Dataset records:

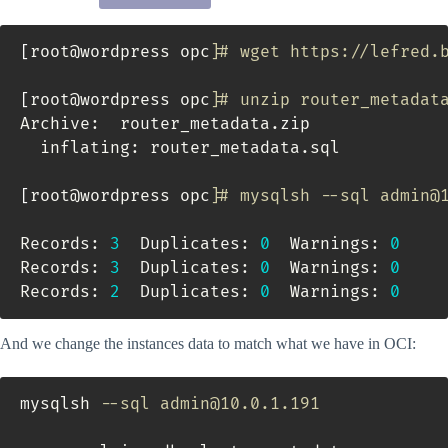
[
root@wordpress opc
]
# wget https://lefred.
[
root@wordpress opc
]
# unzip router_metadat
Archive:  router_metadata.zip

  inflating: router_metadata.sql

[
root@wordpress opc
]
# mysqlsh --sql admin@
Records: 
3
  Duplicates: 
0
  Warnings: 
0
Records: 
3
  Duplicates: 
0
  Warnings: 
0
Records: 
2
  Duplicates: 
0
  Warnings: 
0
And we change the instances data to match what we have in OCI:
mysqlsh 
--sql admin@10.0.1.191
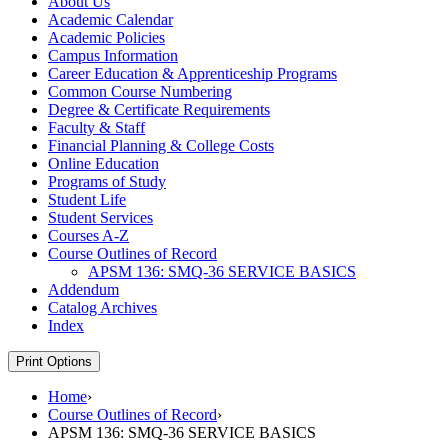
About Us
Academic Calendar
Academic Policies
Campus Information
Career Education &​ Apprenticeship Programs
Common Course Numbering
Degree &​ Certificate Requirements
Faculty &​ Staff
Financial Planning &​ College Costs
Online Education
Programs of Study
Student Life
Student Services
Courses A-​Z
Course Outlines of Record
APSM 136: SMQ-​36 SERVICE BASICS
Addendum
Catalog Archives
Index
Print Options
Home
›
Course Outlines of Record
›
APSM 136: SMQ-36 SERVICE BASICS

WHAT YOU HAVE TO DO: Your reply is the full set of entries reproduced exactly, with images omitted.

SOLUTION:
[
root@wordpress opc
]
# wget https://lefred.
[
root@wordpress opc
]
# unzip router_metadat
Archive:  router_metadata.zip

  inflating: router_metadata.sql

[
root@wordpress opc
]
# mysqlsh --sql admin@
Records: 
3
  Duplicates: 
0
  Warnings: 
0
Records: 
3
  Duplicates: 
0
  Warnings: 
0
Records: 
2
  Duplicates: 
0
  Warnings: 
0
And we change the instances data to match what we have in OCI:
mysqlsh 
--sql admin@10.0.1.191
About Us
Academic Calendar
Academic Policies
Campus Information
Career Education &​ Apprenticeship Programs
Common Course Numbering
Degree &​ Certificate Requirements
Faculty &​ Staff
Financial Planning &​ College Costs
Online Education
Programs of Study
Student Life
Student Services
Courses A-​Z
Course Outlines of Record
APSM 136: SMQ-​36 SERVICE BASICS
Addendum
Catalog Archives
Index
Print Options
Home
›
Course Outlines of Record
›
APSM 136: SMQ-36 SERVICE BASICS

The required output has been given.